WQVN
- North Miami, Florida; United States;
- Broadcast area: South Florida metropolitan area
- Frequency: 1360 kHz

Programming
- Language: Haitian Creole
- Format: Haitian

Ownership
- Owner: Nelson Voltaire; (Radio Piment Bouk);
- Sister stations: WKAT

History
- First air date: December 5, 1937 (88 years ago)
- Former call signs: WKAT (1937–2018)

Technical information
- Licensing authority: FCC
- Facility ID: 27713
- Class: B
- Power: 9,300 watts day 400 watts night
- Translator: 102.3 W272DS (Miami)

Links
- Public license information: Public file; LMS;
- Webcast: Listen live
- Website: wqvn.co

= WQVN =

WQVN (1360 kHz) is a commercial AM radio station, licensed to North Miami and serving South Florida. It is owned by Nelson Voltaire, with the license held by Radio Piment Bouk. Programming is in the French Creole language, and is targeted at listeners from Haiti.

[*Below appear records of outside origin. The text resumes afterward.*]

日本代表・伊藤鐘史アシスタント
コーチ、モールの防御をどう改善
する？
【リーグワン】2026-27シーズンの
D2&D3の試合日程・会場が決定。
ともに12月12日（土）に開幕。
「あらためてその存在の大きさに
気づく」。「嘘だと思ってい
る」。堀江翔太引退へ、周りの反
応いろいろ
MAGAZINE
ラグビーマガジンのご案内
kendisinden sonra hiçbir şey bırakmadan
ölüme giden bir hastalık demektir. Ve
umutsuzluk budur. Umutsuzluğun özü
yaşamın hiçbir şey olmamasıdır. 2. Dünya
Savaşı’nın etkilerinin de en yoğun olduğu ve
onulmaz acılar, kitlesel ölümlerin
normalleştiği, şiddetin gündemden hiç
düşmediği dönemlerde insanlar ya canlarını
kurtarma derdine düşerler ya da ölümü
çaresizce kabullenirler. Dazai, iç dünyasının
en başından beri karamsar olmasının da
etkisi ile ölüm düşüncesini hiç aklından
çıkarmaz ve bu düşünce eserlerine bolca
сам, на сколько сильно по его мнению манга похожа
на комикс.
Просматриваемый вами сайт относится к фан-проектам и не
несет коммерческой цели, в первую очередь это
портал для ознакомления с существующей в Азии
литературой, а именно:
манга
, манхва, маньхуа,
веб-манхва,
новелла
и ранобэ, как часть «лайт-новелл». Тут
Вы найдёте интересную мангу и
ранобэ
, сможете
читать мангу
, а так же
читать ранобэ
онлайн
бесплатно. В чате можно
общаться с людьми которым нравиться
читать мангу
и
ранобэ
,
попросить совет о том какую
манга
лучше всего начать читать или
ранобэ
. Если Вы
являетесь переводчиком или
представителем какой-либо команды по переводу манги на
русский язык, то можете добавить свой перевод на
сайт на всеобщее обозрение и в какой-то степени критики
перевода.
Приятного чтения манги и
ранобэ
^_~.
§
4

By day, WQVN is powered at 9,300 watts non-directional. But at night, to reduce interference to other stations on 1360 AM, it reduces power to 400 watts. The transmitter is on NE 71st Street in Miami. Programming is also heard on 13-watt FM translator W272DS at 102.3 MHz.

==History==
WKAT was first licensed by the FCC on December 3, 1937 to operate on 1500 kHz, transmitting from North Bay Road in Miami Beach. The original licensee was Miami Beach mayor A. Frank Katzentine. The station first signed on the air just 2 days later. The frequency was moved to 1330 kHz in 1940, and the current 1360 kHz on the "Radio Moving Day" on March 29, 1941.

In the 1940s, singer-songwriter Arthur Fields worked at the station while in semi-retirement when the station had a popular music format.

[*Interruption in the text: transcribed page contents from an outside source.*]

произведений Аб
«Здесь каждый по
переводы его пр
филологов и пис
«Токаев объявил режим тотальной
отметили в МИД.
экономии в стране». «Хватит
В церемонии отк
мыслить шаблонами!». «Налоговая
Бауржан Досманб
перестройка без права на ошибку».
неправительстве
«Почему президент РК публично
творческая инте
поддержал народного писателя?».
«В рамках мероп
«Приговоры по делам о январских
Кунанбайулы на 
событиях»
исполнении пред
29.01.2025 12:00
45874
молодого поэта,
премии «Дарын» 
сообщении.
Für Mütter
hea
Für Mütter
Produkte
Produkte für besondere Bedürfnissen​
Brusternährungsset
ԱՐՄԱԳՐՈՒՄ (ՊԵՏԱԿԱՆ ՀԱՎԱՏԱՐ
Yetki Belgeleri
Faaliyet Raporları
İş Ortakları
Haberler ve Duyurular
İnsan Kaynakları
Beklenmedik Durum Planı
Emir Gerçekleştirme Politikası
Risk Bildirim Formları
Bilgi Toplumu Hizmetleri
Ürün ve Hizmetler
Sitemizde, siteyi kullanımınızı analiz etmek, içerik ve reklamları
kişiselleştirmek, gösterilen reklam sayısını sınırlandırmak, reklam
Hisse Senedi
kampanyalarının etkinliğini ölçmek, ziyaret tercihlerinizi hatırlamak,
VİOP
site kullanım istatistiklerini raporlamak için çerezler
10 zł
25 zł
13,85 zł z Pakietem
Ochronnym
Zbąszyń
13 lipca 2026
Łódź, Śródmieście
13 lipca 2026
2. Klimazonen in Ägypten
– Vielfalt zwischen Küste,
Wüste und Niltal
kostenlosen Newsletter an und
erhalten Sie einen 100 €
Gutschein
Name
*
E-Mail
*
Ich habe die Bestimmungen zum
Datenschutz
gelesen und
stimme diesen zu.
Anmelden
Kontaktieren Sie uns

WKAT spent the 1960s and 1970s as a Miami Beach-based local talk station.

Prior to 2005, WKAT had been South Florida's last remaining classical music station.

The conservative talk radio format began in 2005 with a lineup that resembled other outlets owned by Salem Communications: Michael Medved, Laura Ingraham, Hugh Hewitt, Michael Savage, and William Bennett among others. And like the other stations, its tagline was "Where Your Opinion Counts."

In 2005–06, WKAT was the radio station that carried games of the Florida Pit Bulls, a defunct franchise in the American Basketball Association, later joining the Continental Basketball Association, as the Miami Majesty.

WKAT next began airing Salem Communications' "Radio Luz" Spanish-language Christian format, which also airs on sister station WWDJ 1150 in Boston.

On December 11, 2017, Salem Media Group sold WKAT to Miami-Haitian broadcaster and activist Nelson Voltaire, known under his on-air name “Piman Bouk.” The station switched to Haitian language programming under an LMA in January 2018.

Salem retained the Radio Luz format and iconic Miami “WKAT” callsign and moved them to sister station WHIM. The station on 1360 AM concurrently changed its call sign to the current WQVN.

===Larry King===
Larry King's early radio career was spent at WKAT, where he hosted a morning show at Pumpernik's restaurant on Miami Beach, interviewing entertainers working in Miami, including Jackie Gleason and Frank Sinatra.

===Neil Rogers===
For two years, WKAT 1360 AM was the South Florida home for talk radio host Neil Rogers, who debuted on the station in March 1976 in the 3 to 6 PM afternoon drive shift and left in 1978.